I suppose it all comes down to one thing: elitism. It is somehow considered elitist to know things, and perhaps to be proud of knowing them. But surely the elitist position is exactly the opposite: preventing children, actively stopping them, from reading, learning about and loving the matter that has contributed the world around them for centuries. The death of King Arthur; the labours of Hercules; the judgments of King Solomon: these, and more, will teach children about humanity, and provide them with a mental framework which will sustain them throughout their lives. You might well say that English Lit undergraduates don’t know how to wire a plug, so why should Engineering undergrads know about Orpheus? Well, you can work out how to wire a plug from a YouTube video, if you really need to. But having Orpheus as a touch point in your mind, as a reference for beauty, devotion and tragedy? No amount of videos can ever replace that.

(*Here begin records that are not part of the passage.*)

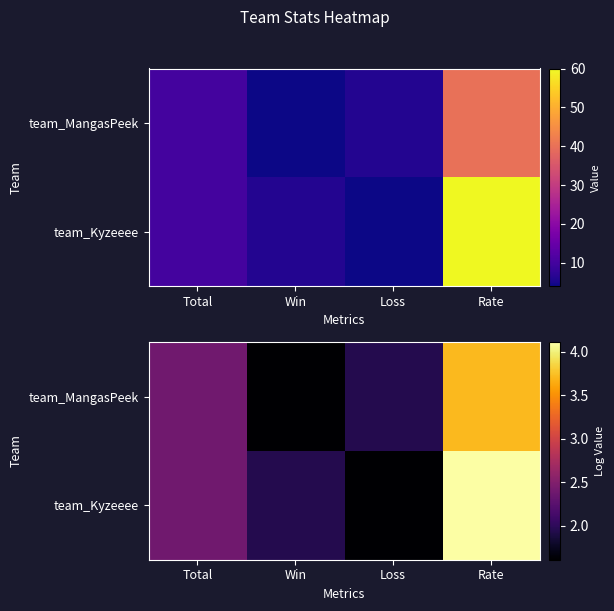

Where is team_Kyzeeee nearest to the value 2?

Win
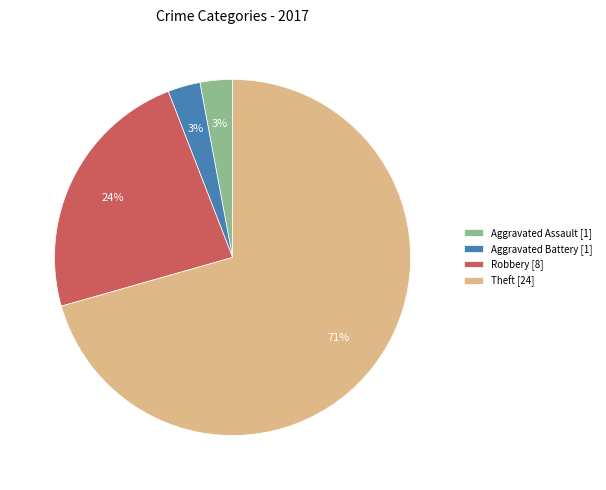

Is it true that Robbery is 30% of the pie?

False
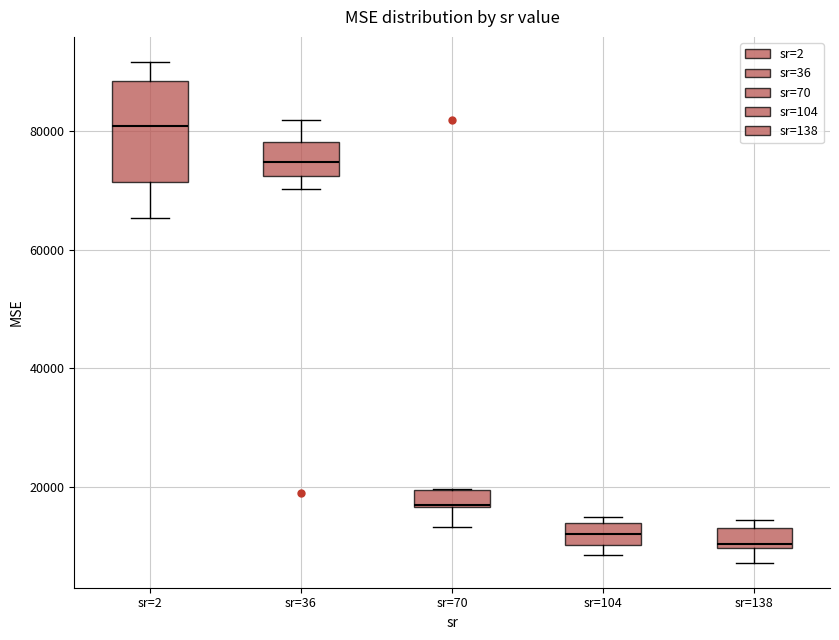

Which box is the tallest, from its lower edge to its upper edge?

sr=2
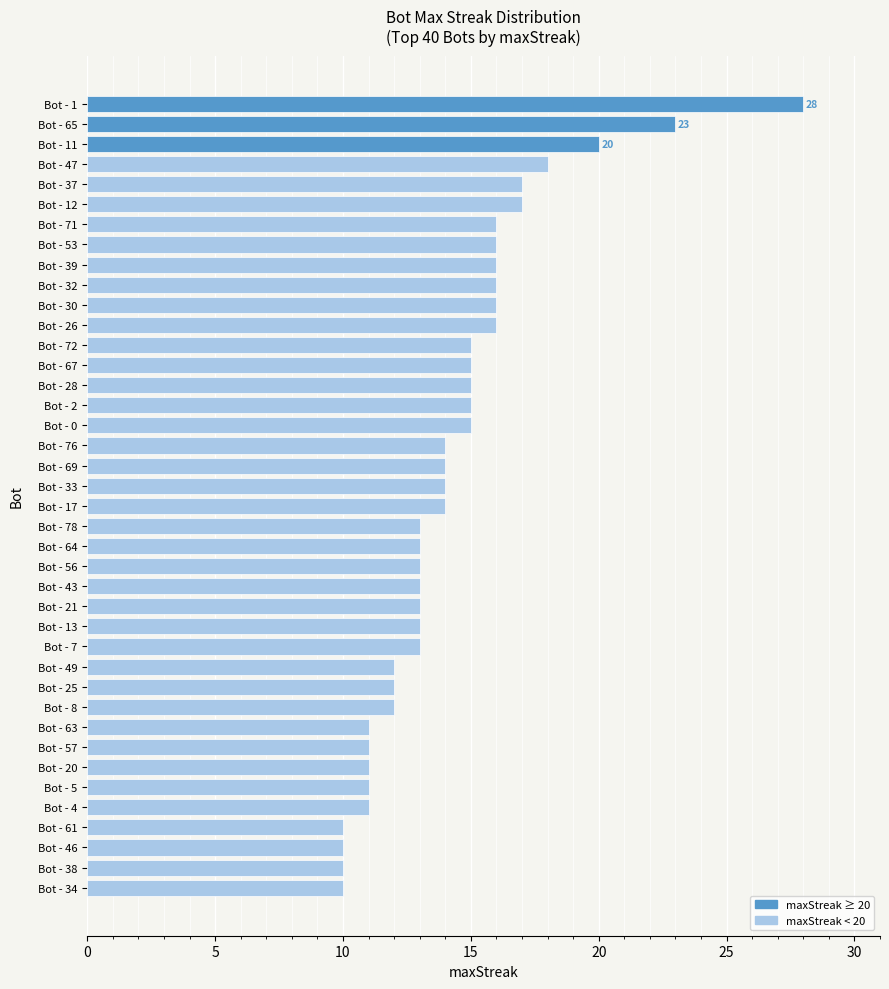

True or false: the data shows 23 at Bot - 65.

True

My husband and I occasionally have a conversation about the fact that we are from the generation who were at school in the 1950s and 60s and we are probably the last generation to know the words of the hymns in 'Hymns Ancient and Modern'. We sang them every day. They are part of our mental architecture - as are the words from the Book of Common Prayer.
I read and re-read Collins Children’s Encyclopaedia when I was a kid. What sort of child does that now?
Thanks for posting this. I was beginning to think it was just me.